◆ Records supplied:
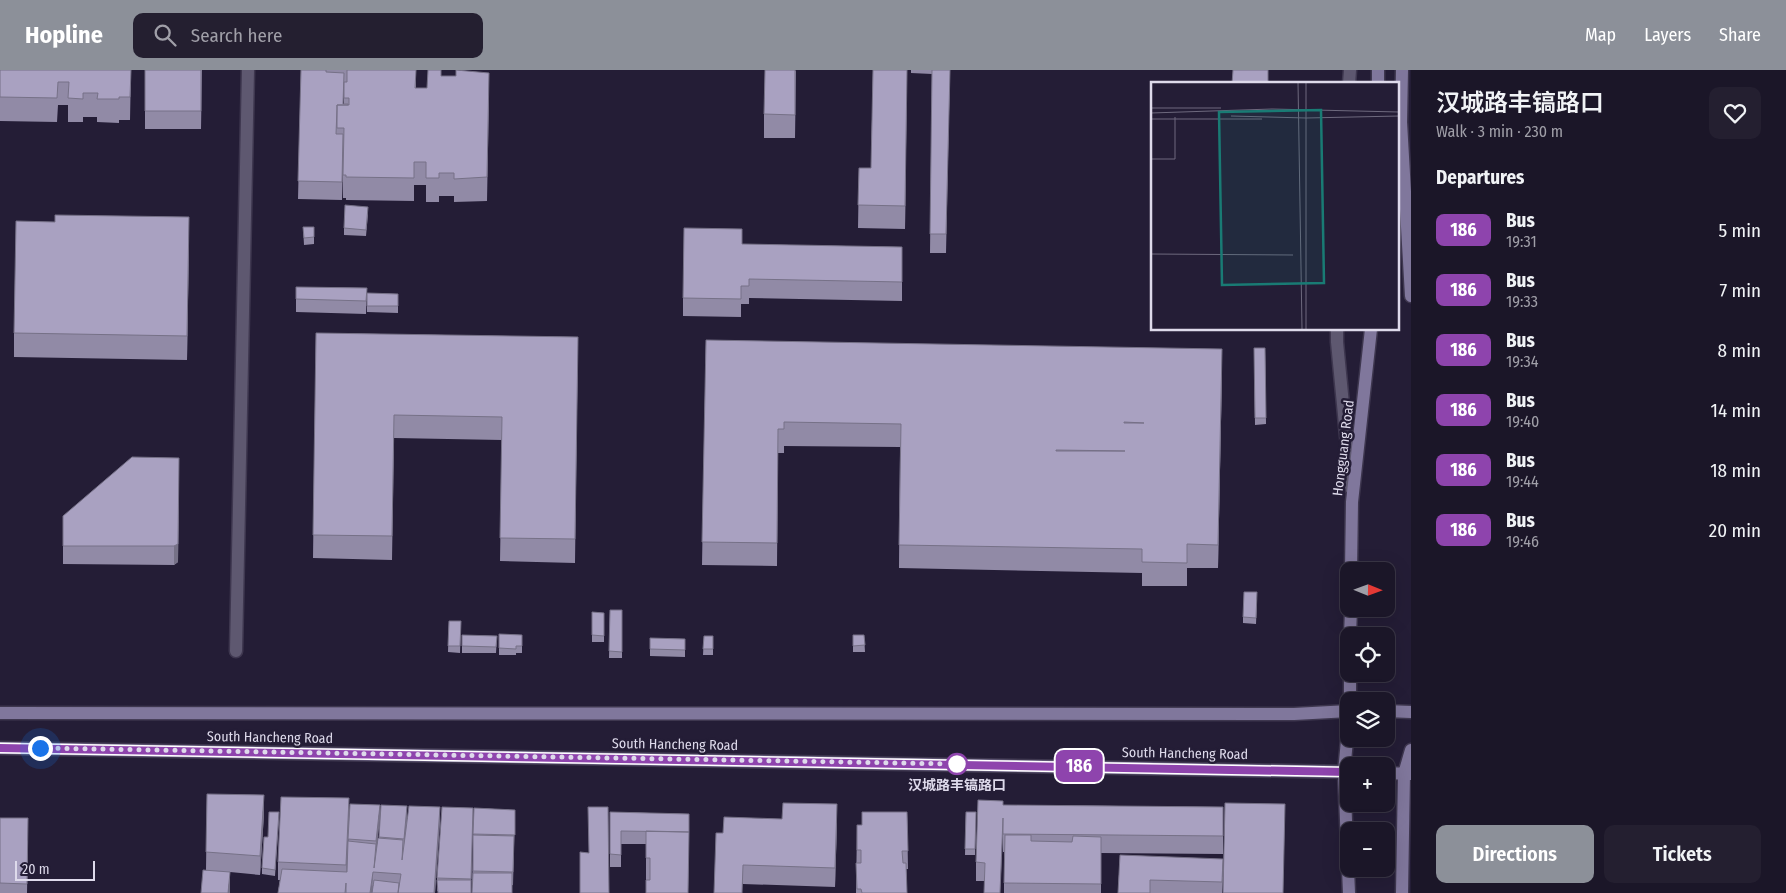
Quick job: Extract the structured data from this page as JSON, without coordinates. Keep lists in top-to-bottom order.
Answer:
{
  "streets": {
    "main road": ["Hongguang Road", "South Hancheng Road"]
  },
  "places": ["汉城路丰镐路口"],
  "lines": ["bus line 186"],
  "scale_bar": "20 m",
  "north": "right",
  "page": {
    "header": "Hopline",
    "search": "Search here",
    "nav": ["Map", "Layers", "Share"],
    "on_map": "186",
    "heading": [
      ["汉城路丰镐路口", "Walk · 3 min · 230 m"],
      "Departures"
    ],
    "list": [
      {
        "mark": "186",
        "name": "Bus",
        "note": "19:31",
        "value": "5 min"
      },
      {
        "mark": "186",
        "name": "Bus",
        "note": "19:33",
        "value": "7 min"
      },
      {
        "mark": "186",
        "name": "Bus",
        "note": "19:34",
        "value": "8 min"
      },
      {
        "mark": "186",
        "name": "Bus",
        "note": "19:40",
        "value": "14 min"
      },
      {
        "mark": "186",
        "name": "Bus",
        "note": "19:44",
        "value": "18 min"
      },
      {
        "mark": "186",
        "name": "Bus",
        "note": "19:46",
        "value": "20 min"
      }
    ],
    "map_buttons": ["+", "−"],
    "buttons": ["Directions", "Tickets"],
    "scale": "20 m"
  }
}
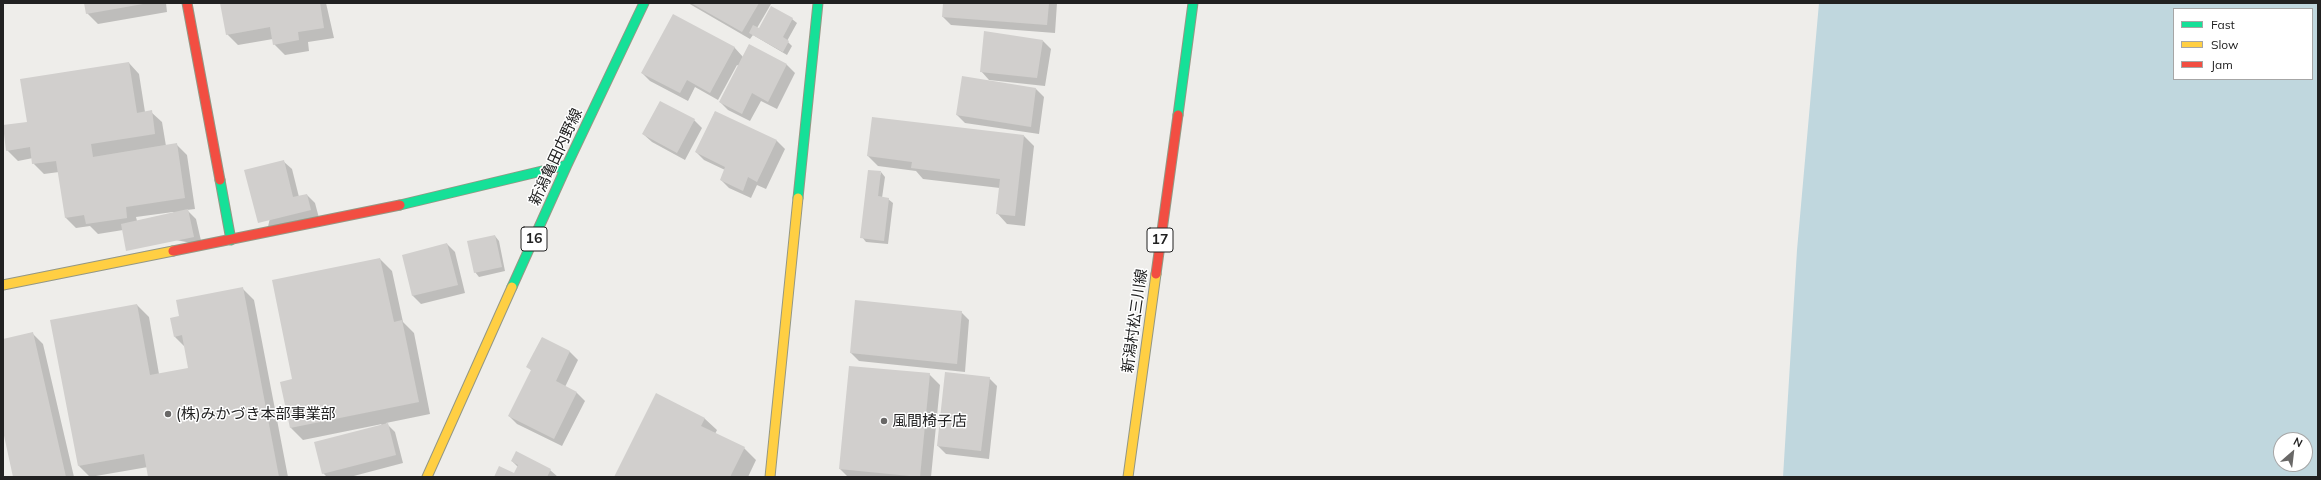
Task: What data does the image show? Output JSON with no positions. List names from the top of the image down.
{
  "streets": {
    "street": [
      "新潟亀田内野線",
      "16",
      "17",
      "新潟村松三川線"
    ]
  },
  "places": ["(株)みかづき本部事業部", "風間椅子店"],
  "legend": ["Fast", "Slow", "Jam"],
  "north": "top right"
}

◆ Description of the task:
Without the pictures, write out the whole listing above exactly as it appears.

◆ Solution to the problem:
Quick job: Extract the structured data from this page as JSON, without coordinates. Keep lists in top-to-bottom order.
Answer:
{
  "streets": {
    "main road": ["Hongguang Road", "South Hancheng Road"]
  },
  "places": ["汉城路丰镐路口"],
  "lines": ["bus line 186"],
  "scale_bar": "20 m",
  "north": "right",
  "page": {
    "header": "Hopline",
    "search": "Search here",
    "nav": ["Map", "Layers", "Share"],
    "on_map": "186",
    "heading": [
      ["汉城路丰镐路口", "Walk · 3 min · 230 m"],
      "Departures"
    ],
    "list": [
      {
        "mark": "186",
        "name": "Bus",
        "note": "19:31",
        "value": "5 min"
      },
      {
        "mark": "186",
        "name": "Bus",
        "note": "19:33",
        "value": "7 min"
      },
      {
        "mark": "186",
        "name": "Bus",
        "note": "19:34",
        "value": "8 min"
      },
      {
        "mark": "186",
        "name": "Bus",
        "note": "19:40",
        "value": "14 min"
      },
      {
        "mark": "186",
        "name": "Bus",
        "note": "19:44",
        "value": "18 min"
      },
      {
        "mark": "186",
        "name": "Bus",
        "note": "19:46",
        "value": "20 min"
      }
    ],
    "map_buttons": ["+", "−"],
    "buttons": ["Directions", "Tickets"],
    "scale": "20 m"
  }
}
Task: What data does the image show? Output JSON with no positions. List names from the top of the image down.
{
  "streets": {
    "street": [
      "新潟亀田内野線",
      "16",
      "17",
      "新潟村松三川線"
    ]
  },
  "places": ["(株)みかづき本部事業部", "風間椅子店"],
  "legend": ["Fast", "Slow", "Jam"],
  "north": "top right"
}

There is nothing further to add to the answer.